# ubuntu compatible modem



## danb98577 (Dec 16, 2005)

Sounds simple enough, doesn't it? I thought so...jeez, what a quagmire. All I am looking for is a modem that will work with Ubuntu Linux, version 7.04-Feisty Fawn. Bought a new tower complete less modem-my Christmas present to myself. I have wanted to get away from the Micro folks for a long time.
I am on dial up-not remotely interested in dsl or any thing else. I have looked at the big computer outfits such as Newegg, Fry's, Tiger Direct, etc. Even sent queries to which I receive no reply, except for Fry's which, in effect said,"Yes, we carry modems." Well yes, I kinda figured that...
I tried ubuntu forums, etc. and get circuitous replies like"you need a beagle with a leash kernal" and blah, blah, blah. I am happy these folks are enthused about their operating system, but all I want is a modem, not someone mumbling in tongues. I have been told to get a winmodem, not to get a winmodem, get a linmodem, not to get a linmodem, get a serial modem, get a hardware modem, get an external modem, get an internal modem, stand on my head and rub olive oil on my face.... 
At this point, I am ready to remove Linux and put in my good copy of 98se and say the heck with it. If anyone has any suggestions, such as a name and model of a modem that is not a million dollars, I would appreciate it. I would like to find an internal modem, but I can live with an external if need be. Thanks.


----------



## backwoodsman7 (Mar 22, 2007)

The problem is that most modems made in recent years are winmodems, which offload some of their functions to the operating system instead of doing them in hardware. So the manufacturer saves maybe $0.25 per modem, and you get a big headache if you want to use a modem with anything but Windows. It would be great if Linux had better modem support, but modems are pretty low on the priority list for developers these days.

The easiest thing you can do is get an external serial modem. Most will work fine, but stay away from Actiontec -- I haven't had such good luck with them. And get a _serial_ modem, not USB, because many USB modems are winmodems. Of course, Ebay is the best place to find such dinosaurs.

Internal hardware modems (non-winmodems) are around, but hard to find. I don't know whether any are currently being made. You pretty much have to find out the modem's model number and chipset, then search the web to find out whether it's a hardware modem or winmodem.

If you really want an internal modem and can't find a hardware modem, a winmodem with a Lucent chipset is about the easiest to make work in Linux.


----------



## OntarioMan (Feb 11, 2007)

External modems work fine - however, many external modems are serial modems and require a com port - and many newer computers will not have a com port. There are USB to serial converters, but some of those are flakey. A PCI serial card may be required.

If you have a com port (or will install one) - one of the best external modems is the external US Robotics Courier modem - 5 or 6 years ago they cost about $500 new - now they can probably be had on Ebay for under $25

As mentioned, not much emphasis is placed on modems lately - since most folks don't use them.
====================
▸ **Task statement**
Reproduce a passage from the Ubuntu modem thread word for word, starting at the words "The problem is" and stopping after "find such dinosaurs.".

▸ **Supplied material**
====================
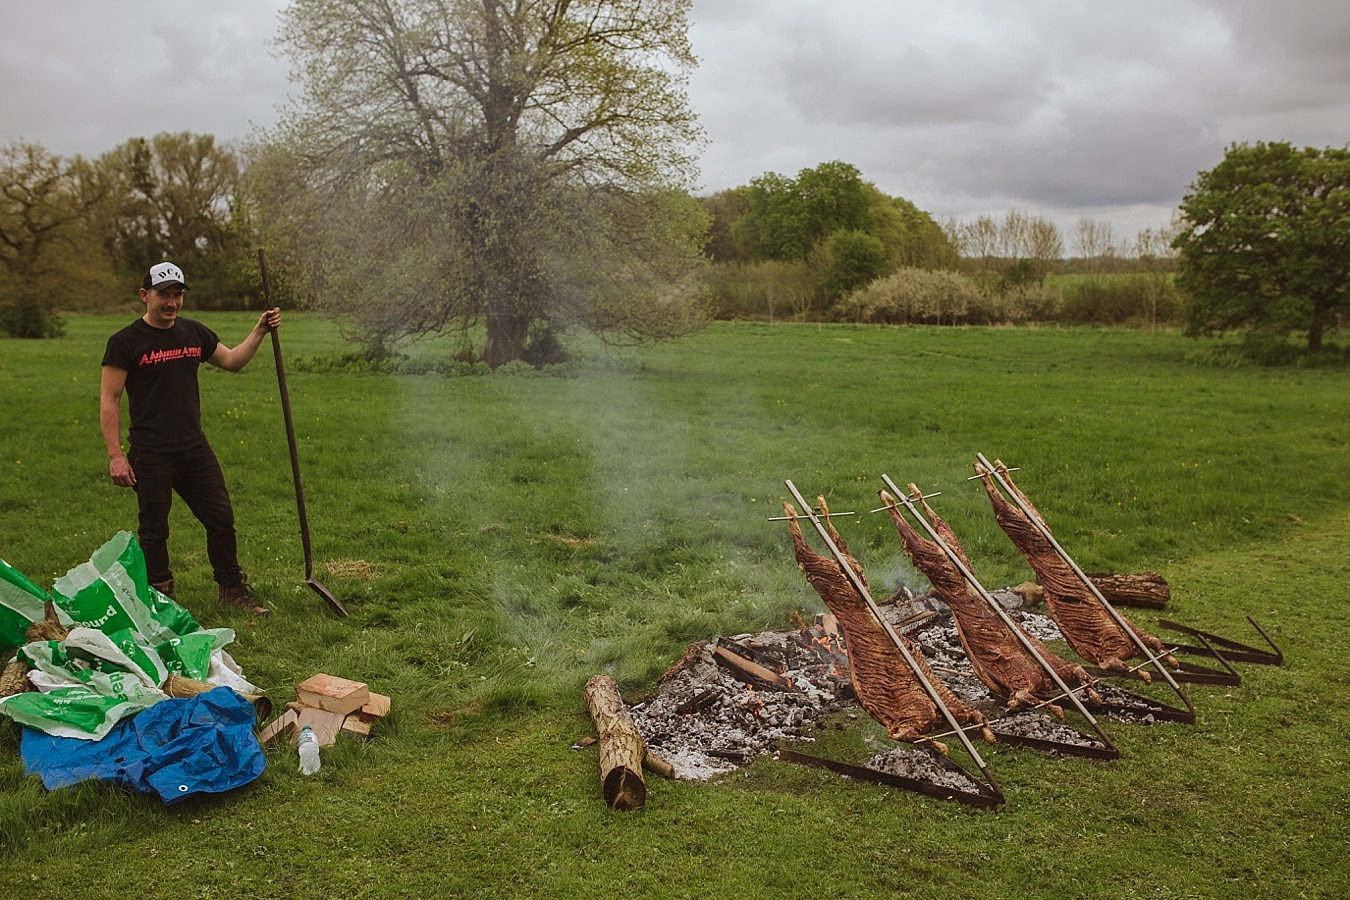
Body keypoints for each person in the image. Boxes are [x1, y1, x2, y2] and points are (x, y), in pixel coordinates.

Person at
====================
▸ **Finished exercise**
The problem is that most modems made in recent years are winmodems, which offload some of their functions to the operating system instead of doing them in hardware. So the manufacturer saves maybe $0.25 per modem, and you get a big headache if you want to use a modem with anything but Windows. It would be great if Linux had better modem support, but modems are pretty low on the priority list for developers these days.

The easiest thing you can do is get an external serial modem. Most will work fine, but stay away from Actiontec -- I haven't had such good luck with them. And get a _serial_ modem, not USB, because many USB modems are winmodems. Of course, Ebay is the best place to find such dinosaurs.